5. If one day you get overwhelmed, ask for help

A good technique is to take a deep breath before carrying out any action that could cause some kind of tension. However, if at some point, you feel overwhelmed, you can ask for help from a professional. They’ll be able to guide you in managing those emotions and avoiding the most conflictive tensions. Although it may not be necessary, it never hurts to keep it in mind.
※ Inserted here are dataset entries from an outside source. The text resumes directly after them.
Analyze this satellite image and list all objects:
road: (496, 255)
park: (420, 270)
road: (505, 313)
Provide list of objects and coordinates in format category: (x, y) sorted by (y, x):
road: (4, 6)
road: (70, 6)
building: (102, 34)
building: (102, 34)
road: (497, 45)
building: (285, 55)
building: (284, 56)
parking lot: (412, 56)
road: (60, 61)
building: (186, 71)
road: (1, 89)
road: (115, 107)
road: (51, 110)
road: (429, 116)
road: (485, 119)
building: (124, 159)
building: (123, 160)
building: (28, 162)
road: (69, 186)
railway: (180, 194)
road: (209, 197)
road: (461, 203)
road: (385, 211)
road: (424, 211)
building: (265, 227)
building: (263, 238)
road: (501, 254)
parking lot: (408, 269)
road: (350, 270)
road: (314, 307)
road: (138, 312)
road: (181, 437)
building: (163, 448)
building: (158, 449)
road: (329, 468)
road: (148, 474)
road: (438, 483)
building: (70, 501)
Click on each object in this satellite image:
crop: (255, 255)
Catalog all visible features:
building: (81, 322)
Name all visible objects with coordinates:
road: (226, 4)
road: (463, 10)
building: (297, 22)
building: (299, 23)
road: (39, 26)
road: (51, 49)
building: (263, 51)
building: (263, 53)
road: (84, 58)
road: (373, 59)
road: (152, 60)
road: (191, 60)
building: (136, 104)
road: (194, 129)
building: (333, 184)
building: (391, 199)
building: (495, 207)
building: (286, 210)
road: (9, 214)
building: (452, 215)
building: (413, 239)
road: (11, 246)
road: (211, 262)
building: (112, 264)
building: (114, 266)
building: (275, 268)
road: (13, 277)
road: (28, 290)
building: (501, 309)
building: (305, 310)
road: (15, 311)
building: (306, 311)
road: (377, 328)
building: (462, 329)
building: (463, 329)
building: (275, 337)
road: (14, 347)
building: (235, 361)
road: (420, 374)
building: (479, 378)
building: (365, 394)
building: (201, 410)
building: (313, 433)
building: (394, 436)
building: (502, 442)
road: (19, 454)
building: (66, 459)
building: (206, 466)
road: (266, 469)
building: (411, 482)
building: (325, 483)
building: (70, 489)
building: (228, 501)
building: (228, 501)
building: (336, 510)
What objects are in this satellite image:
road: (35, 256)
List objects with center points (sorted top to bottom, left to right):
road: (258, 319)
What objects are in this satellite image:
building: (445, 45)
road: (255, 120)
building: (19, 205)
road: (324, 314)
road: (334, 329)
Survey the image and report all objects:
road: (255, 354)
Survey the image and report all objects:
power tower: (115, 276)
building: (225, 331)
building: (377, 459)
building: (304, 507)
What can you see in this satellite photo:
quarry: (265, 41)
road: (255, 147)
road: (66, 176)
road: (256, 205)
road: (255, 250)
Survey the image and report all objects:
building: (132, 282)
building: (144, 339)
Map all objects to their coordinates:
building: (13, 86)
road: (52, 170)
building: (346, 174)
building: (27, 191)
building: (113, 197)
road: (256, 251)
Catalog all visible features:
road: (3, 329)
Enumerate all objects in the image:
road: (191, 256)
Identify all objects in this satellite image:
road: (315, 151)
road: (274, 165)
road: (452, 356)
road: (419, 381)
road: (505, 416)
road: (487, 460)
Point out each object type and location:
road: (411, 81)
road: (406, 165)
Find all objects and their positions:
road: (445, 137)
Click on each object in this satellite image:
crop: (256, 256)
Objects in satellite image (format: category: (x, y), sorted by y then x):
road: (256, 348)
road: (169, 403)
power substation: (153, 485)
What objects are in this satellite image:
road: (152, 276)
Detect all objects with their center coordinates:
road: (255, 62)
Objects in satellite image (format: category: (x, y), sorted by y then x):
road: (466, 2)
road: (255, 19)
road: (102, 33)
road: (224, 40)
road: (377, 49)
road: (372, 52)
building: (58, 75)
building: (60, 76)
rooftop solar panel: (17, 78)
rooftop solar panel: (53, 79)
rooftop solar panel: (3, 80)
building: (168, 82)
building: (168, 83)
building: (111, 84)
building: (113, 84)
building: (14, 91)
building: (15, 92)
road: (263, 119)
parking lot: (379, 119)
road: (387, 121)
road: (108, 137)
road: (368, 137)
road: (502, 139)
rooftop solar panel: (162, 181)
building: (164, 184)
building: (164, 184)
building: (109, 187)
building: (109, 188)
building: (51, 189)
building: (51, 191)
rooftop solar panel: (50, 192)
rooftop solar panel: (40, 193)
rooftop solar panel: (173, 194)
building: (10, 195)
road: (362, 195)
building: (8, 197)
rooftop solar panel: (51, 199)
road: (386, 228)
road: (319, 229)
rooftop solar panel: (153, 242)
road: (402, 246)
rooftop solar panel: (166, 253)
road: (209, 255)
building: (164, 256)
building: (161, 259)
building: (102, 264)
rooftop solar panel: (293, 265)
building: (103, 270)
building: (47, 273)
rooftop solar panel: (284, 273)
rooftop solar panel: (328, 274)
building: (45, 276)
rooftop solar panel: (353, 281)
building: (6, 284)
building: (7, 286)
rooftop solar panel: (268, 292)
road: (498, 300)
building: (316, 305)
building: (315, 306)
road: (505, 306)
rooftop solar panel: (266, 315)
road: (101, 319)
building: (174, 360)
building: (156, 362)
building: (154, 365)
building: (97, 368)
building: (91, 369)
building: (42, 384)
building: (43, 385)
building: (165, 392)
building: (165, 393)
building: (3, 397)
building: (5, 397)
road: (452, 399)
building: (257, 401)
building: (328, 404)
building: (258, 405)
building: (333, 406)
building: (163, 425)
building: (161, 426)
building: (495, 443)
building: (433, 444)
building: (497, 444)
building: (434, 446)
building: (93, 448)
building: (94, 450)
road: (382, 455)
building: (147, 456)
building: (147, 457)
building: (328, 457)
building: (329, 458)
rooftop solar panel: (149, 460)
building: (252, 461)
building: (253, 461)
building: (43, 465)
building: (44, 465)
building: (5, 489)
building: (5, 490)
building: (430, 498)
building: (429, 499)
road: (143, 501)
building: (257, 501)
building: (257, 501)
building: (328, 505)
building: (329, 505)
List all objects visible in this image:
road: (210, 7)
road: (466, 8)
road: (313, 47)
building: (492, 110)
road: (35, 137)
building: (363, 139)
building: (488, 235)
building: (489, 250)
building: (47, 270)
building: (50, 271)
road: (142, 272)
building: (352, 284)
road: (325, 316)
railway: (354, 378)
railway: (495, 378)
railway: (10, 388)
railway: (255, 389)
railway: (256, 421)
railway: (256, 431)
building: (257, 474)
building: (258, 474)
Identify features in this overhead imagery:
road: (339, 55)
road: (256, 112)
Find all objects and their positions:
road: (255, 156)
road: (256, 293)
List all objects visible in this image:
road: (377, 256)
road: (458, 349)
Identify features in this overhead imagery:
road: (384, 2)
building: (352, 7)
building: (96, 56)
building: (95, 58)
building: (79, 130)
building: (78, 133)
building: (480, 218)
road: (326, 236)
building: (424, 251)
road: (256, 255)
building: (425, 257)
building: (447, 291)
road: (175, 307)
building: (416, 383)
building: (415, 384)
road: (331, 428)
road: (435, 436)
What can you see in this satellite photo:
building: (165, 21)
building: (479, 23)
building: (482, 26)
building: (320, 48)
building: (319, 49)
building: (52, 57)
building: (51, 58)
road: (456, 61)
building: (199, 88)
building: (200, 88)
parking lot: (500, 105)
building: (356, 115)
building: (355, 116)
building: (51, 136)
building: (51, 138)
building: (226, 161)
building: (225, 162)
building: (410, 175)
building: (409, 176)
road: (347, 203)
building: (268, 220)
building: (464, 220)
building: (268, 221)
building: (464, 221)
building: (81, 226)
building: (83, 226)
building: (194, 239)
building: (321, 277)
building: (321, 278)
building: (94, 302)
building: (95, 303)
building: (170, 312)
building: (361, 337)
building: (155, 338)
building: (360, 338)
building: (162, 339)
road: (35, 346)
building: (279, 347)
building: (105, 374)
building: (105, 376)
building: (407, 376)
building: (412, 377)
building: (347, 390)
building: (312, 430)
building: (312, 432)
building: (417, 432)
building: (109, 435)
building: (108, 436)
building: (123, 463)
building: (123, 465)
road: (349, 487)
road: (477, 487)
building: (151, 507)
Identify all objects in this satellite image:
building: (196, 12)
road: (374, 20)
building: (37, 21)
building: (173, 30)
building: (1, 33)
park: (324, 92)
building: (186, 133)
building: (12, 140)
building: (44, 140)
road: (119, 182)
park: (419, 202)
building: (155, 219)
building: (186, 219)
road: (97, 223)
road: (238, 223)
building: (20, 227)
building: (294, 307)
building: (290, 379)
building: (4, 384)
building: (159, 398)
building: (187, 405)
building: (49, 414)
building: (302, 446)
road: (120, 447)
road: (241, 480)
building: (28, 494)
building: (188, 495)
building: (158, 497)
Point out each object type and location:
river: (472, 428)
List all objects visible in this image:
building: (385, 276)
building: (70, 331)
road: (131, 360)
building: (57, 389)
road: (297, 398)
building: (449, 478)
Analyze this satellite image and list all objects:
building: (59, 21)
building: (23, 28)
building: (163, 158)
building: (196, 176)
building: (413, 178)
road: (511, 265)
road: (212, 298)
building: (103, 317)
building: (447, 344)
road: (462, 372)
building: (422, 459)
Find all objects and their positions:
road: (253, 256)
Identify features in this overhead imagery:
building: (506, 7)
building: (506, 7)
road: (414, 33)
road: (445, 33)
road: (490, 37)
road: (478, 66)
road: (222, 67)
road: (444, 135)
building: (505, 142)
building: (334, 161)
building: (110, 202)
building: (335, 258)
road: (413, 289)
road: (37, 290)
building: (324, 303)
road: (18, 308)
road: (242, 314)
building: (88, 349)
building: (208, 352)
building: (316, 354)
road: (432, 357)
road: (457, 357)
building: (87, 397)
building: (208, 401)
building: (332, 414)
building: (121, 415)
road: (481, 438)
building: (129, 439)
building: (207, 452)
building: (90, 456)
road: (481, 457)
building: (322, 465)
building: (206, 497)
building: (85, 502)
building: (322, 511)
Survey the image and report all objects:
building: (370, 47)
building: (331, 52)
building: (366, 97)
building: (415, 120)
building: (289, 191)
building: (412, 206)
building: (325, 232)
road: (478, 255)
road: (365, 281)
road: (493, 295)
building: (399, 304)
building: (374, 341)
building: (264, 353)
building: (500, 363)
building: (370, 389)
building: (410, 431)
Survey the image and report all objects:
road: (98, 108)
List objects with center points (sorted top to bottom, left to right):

Enjoy your relationship with your children

After a while, I understood that, on many occasions, I got angry with my children when they really weren’t to blame for anything. There was no real reason for it, but my emotions were overflowing. Therefore, I didn’t empathize enough with them, although I demanded that they empathize with me. Big mistake, as I’m the adult, just as you are. All this made me feel sad and didn’t allow me to enjoy my children as they really deserved.

That’s why I decided to make a change in my life for the benefit of all and, without a doubt, you can do it, too. Not everything will be solved overnight, but if you change your perspective and seek the necessary help, you’ll surely be able to improve the climate in your home and enjoy a good relationship with your children.


This text is provided for informational purposes only and does not replace consultation with a professional. If in doubt, consult your specialist.